How much is the estate tax?
How much tax an estate must pay depends on several factors.
Generally, the IRS calculates the value of transferred assets, including real estate, based on the current fair market value of those assets. That may not necessarily be the same amount as the deceased person paid for the assets or their value when the deceased first acquired them.
The estate may be able to make some adjustments as well, including deductions for mortgages owed on real estate included in the estate, debt, estate administrative expenses, losses during the estate administration and more.
After you calculate the taxable portion of the estate, the applicable tax rates, ranging from 18% to 40%, are applied to the estate tax bracket the amount falls into. For example, if the taxable portion of the estate is $20,000, then you would be taxed at 18% for the first $10,000 and then 20% on the next $10,000, adding up to $3,800 in tax total.
What about the gift tax?
In addition to calculating the value of your assets when you pass away, the estate tax also considers the value of your lifetime taxable gifts. If you give someone property (including money), or allow someone to use income from your property, without expecting something of at least equal value in return, the IRS considers that a gift.
The gift tax also has an exemption or threshold amount, but it’s on an annual basis. In 2018 and 2019, for example, you can gift up to $15,000 per recipient without the amount being taxable. Other gifts are considered nontaxable and can be excluded, including the following:
- Gifts to your spouse
- Gifts to charities
- Gifts to a political organization for its use
- Tuition or medical expenses paid directly to an educational or medical institution on behalf of someone else
Any gifts beyond these exclusions count toward your lifetime taxable gifts.
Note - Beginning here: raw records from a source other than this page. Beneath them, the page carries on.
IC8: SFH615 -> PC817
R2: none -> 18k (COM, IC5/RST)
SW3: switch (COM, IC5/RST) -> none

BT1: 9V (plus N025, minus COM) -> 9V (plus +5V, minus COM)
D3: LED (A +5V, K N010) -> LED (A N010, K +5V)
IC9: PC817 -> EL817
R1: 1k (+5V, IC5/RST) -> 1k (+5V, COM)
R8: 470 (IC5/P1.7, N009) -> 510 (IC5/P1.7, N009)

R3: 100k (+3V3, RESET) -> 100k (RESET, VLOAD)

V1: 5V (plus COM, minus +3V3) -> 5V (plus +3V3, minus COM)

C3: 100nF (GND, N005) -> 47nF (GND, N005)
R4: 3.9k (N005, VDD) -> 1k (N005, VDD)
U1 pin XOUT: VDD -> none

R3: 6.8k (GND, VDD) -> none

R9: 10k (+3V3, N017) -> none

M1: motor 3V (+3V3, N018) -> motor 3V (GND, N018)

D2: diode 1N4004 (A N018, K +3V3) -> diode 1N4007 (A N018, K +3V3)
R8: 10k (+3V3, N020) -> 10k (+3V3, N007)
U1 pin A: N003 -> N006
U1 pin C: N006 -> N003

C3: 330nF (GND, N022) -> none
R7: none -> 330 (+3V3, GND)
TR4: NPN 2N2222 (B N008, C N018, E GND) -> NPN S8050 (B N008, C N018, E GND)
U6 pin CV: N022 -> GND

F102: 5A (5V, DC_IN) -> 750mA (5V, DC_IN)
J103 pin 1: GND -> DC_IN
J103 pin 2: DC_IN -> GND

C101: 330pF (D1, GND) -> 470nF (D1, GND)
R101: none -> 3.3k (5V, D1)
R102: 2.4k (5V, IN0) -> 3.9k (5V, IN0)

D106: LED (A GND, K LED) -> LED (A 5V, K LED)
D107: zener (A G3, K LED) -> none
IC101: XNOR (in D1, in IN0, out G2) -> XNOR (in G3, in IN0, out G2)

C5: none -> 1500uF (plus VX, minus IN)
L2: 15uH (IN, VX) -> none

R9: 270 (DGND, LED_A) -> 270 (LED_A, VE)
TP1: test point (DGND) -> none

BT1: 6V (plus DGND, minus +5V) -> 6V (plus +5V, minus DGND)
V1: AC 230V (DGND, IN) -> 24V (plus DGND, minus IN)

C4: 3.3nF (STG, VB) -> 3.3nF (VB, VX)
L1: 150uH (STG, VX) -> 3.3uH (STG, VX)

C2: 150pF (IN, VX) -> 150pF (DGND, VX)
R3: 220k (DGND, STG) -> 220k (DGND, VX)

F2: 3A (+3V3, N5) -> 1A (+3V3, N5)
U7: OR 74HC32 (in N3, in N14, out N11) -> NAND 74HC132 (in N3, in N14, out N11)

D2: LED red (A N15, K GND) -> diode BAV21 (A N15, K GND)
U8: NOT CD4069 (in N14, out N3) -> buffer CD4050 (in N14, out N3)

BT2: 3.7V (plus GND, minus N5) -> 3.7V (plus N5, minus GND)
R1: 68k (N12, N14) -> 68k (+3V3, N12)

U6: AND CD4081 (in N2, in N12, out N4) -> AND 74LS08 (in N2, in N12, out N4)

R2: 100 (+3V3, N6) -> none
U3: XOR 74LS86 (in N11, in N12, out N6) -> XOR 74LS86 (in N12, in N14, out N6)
Federal estate tax vs. state inheritance and estate taxes
On top of the federal estate tax, estates may also be subject to tax by the deceased person’s home state. Currently, 12 states and the District of Columbia have their own state estate tax in addition to the federal tax. But states assess estate tax in different ways.
For example, Oregon bases its estate tax on the federal taxable estate amounts and adjustments. And in addition to applying to individuals’ estates, Minnesota’s estate tax applies to estates of owners of certain types of small businesses who don’t live in the state but own real property (land) or personal property there.
The estate tax exclusion amount for each state may be lower than the federal government’s threshold. This means an estate could end up owing state-level estate tax but not federal estate tax.
And there’s inheritance tax, which is different from estate tax.
While an estate typically would be responsible for paying any estate tax that’s due, heirs are generally responsible for paying any state-level inheritance tax that may be owed. Some states, however, may exclude heirs like spouses, children or grandchildren from paying inheritance tax.
The federal government doesn’t have an inheritance tax, but six states currently do. Iowa, Kentucky, New Jersey and Pennsylvania have state-level inheritance taxes, Nebraska has county-level inheritance taxes, and Maryland has both its own estate tax and an inheritance tax.
If the idea of Uncle Sam or a state government taxing you or your loved ones just one last time rankles, don’t fret. Most inheritances are well below the threshold amount at which estate taxes begin to apply.
In fact, most inheritances are small, with about half of them coming in at less than $50,000, according to the Federal Reserve. That means most inheritances aren’t subject to federal (or state) estate tax.
But if you or a loved one has done well enough financially for estate or inheritance taxes to be a consideration, it may make sense to work with a tax professional who can help you understand the complicated process of preparing and filing the necessary tax returns.